I am truly interested in machine translation, because it countains my two most favourite fields of studies - linguistics and programming. As a computational linguist, I would like to know how machine translation systems are builded, how they work with language material and how we can improve results of their work. So, on the one hand, I can learn a lot of new things about structures of different languages while working with machine translation system like Apertium, on the other hand, I can significantly improve my coding skills, learn more about natural language processing and create something great and useful.

Why is it that you are interested in Apertium?

There are three main reasons of why I want to work with Apertium:

1. Apertium works with a lot of minority languages, which is great, because it is pretty unusual for machine translation system: there are a lot of systems, which can translate from English to German pretty well, but there are a very few, which can translate, for example, from Kazakh to Tatar. Apertium is one of the said systems, and I believe they do a very important job.

2. Apertium does rule-based mashine translation, which is unusual too.

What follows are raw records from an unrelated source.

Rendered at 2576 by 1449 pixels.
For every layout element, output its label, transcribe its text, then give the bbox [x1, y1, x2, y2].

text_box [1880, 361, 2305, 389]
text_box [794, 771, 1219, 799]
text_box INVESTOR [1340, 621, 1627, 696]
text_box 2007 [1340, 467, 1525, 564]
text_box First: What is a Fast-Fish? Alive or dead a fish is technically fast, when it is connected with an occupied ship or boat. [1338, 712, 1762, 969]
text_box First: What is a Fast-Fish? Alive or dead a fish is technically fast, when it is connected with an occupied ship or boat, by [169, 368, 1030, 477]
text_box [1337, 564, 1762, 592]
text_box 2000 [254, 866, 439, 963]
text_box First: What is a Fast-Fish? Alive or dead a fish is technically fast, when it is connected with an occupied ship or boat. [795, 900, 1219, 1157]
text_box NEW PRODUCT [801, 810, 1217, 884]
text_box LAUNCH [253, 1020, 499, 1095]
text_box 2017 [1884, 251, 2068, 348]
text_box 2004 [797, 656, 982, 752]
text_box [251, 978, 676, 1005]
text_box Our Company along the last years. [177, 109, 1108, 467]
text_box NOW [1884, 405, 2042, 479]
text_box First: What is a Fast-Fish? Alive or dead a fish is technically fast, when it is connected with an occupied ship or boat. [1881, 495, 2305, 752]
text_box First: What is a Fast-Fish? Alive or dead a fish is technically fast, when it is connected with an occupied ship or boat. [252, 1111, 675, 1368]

But, as a linguist, I am very curious about learning more about this approach, because rule-based translation requires working with language structure and a big amount of language data.

3. Apertium community is very friendly, helpful, responsive and open to new members, which is very attractive.

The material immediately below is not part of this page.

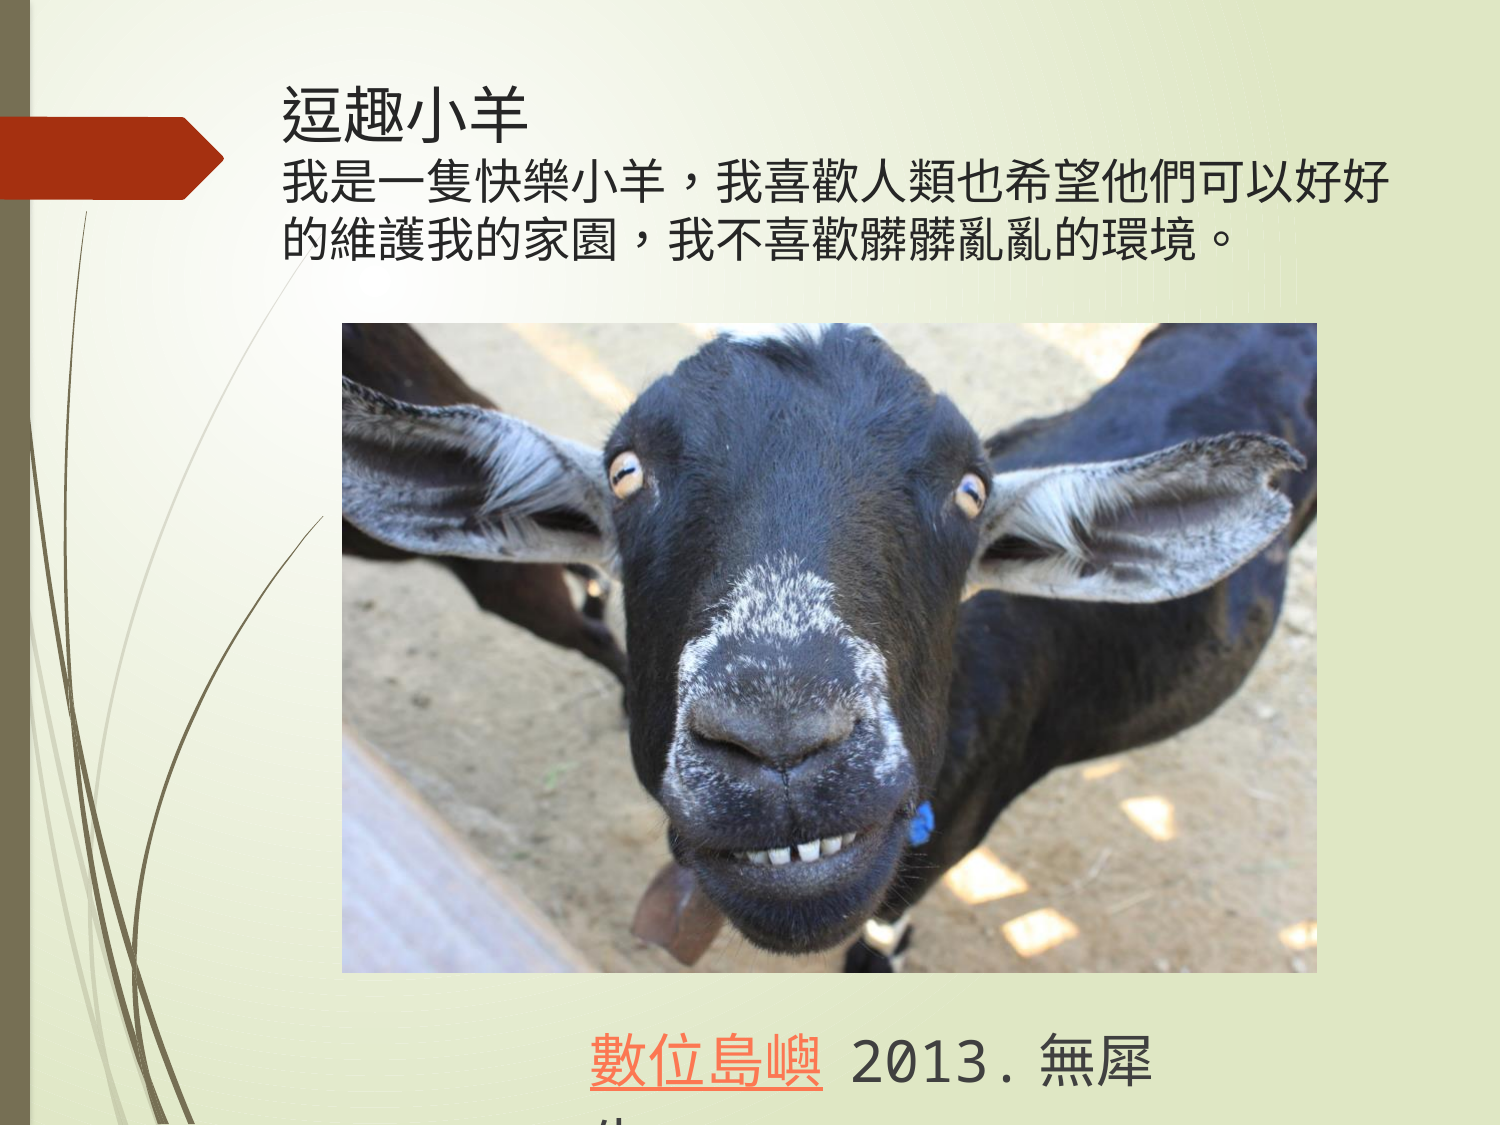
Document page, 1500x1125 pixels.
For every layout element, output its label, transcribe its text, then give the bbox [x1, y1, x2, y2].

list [342, 322, 1317, 974]
text_box 數位島嶼 2013.無犀牛 [574, 1017, 1196, 1107]
title 逗趣小羊 我是一隻快樂小羊，我喜歡人類也希望他們可以好好的維護我的家園，我不喜歡髒髒亂亂的環境。 [266, 68, 1453, 280]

Which of the published tasks are you interested in? What do you plan to do?

I would like to implement a prototype shallow syntactic function labeller.

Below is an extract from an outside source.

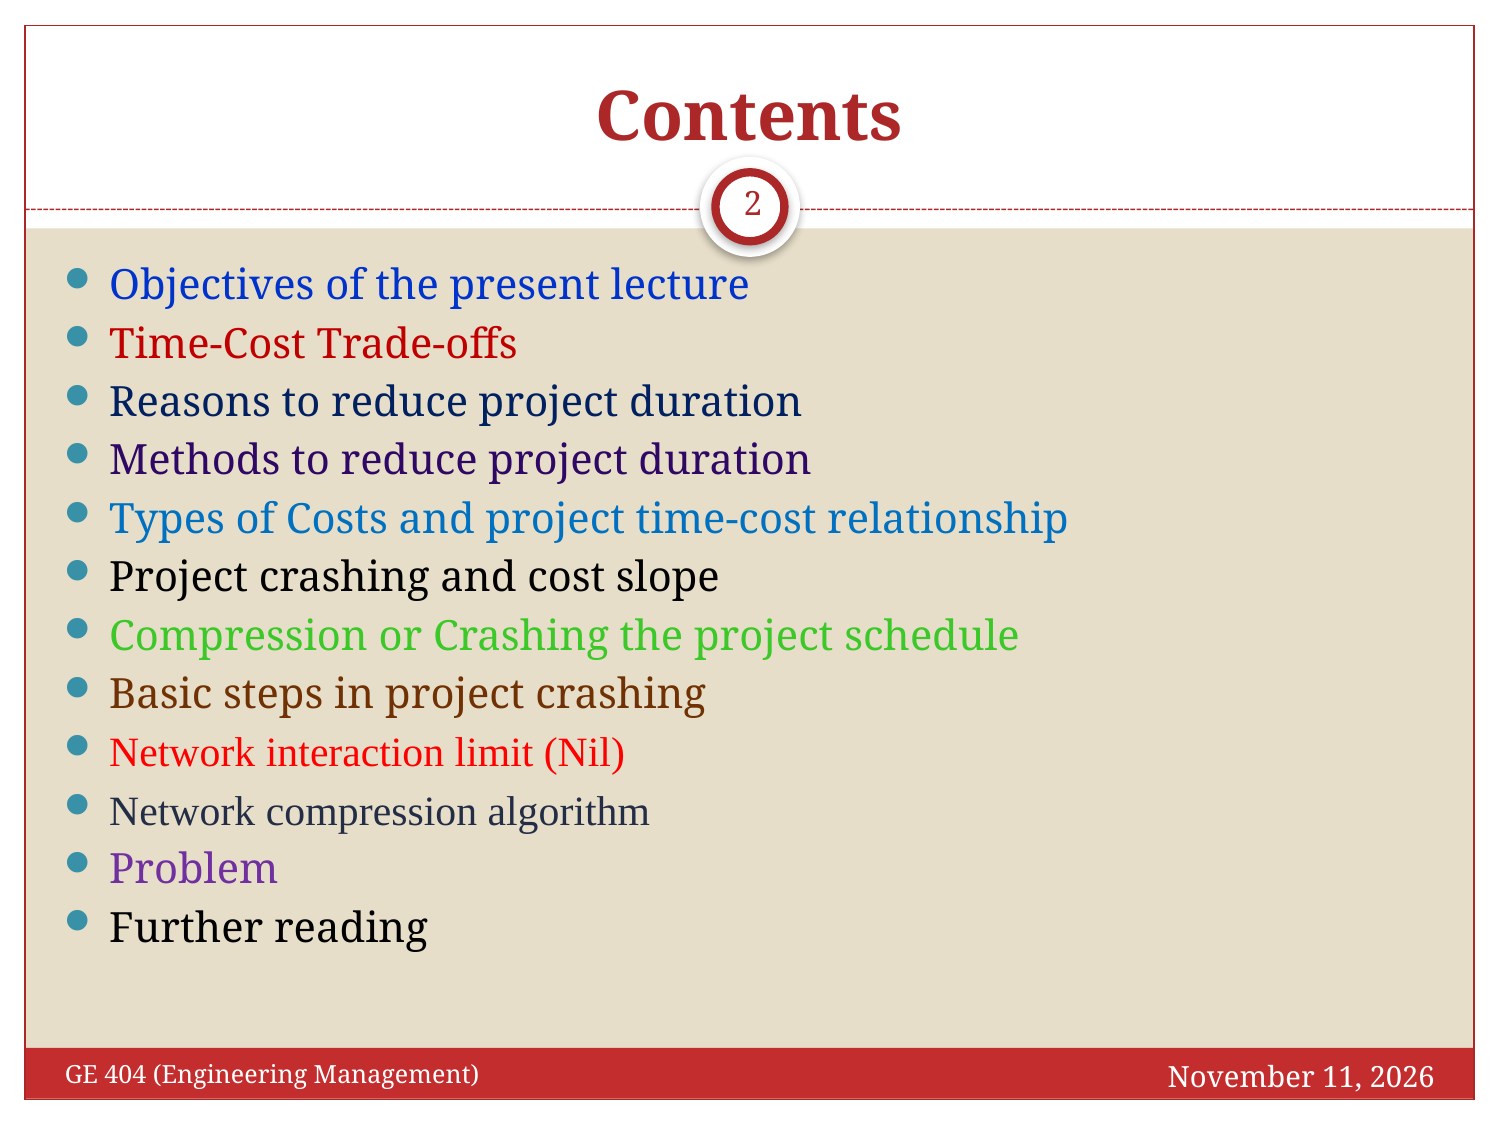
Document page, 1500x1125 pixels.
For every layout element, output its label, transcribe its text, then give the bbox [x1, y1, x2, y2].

footer GE 404 (Engineering Management) [50, 1051, 638, 1112]
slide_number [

Reasons why Google and Apertium should sponsor it

A description of how and who it will benefit in society

In many languages (especially in ergative ones) it is very useful to know a syntatic function of a word for making an adequate translation. So, the shallow syntactic function labeller, as a part of Apertium system, will help to improve the quality of translation for many language pairs.

Work plan

Post application period

  • Getting closer with Apertium, reading documentation, playing around with its tools
  • Setting up Linux and getting used to it
  • Learning more about UD treebanks
  • Learning more about machine learning

Community bonding period

  • Choosing language pairs, with which shallow function labeller will work.
  • Choosing the most appropriate Python ML library (maybe it will be Tensorflow, maybe not)

Schedule

  • Week 1:
  • Week 2:
  • Week 3:
  • Week 4:
  • Deliverable #1, June 26 - 30:
  • Week 5:
  • Week 6:
  • Week 7:
  • Week 8:
  • Deliverable #2, July 24 - 28:
  • Week 9:
  • Week 10:
  • Week 11: evaluating the quality of the prototype, final testing
  • Week 12: cleaning up the code, writing documentation
  • Project completed: the prototype shallow syntactic function labeller, which is able to label sentences in supported languages.

Non-Summer-of-Code plans you have for the Summer

I have exams in the university until the third week of June, so I will be able to work only 20-25 hours per week. But I will try to pass as many exams as possible ahead of schedule, in May, so it may be changed. After that I will be able to work full time and spend 45-50 hours per week on the task.

Coding challenge

https://github.com/deltamachine/wannabe_hackerman

  • flatten_conllu.py: A script that takes a dependency treebank in UD format and "flattens" it, that is, applies the following transformations:
    • Words with the @conj relation take the label of their head
    • Words with the @parataxis relation take the label of their head
  • calculate_accuracy_index.py: A script that does the following:
    • Takes -train.conllu file and calculates the table: surface_form - label - frequency
    • Takes -dev.conllu file and for each token assigns the most frequent label from the table
    • Calculates the accuracy index
  • label_asf: A script that takes a sentence in Apertium stream format and for each surface form applies the most frequent label from the labelled corpus.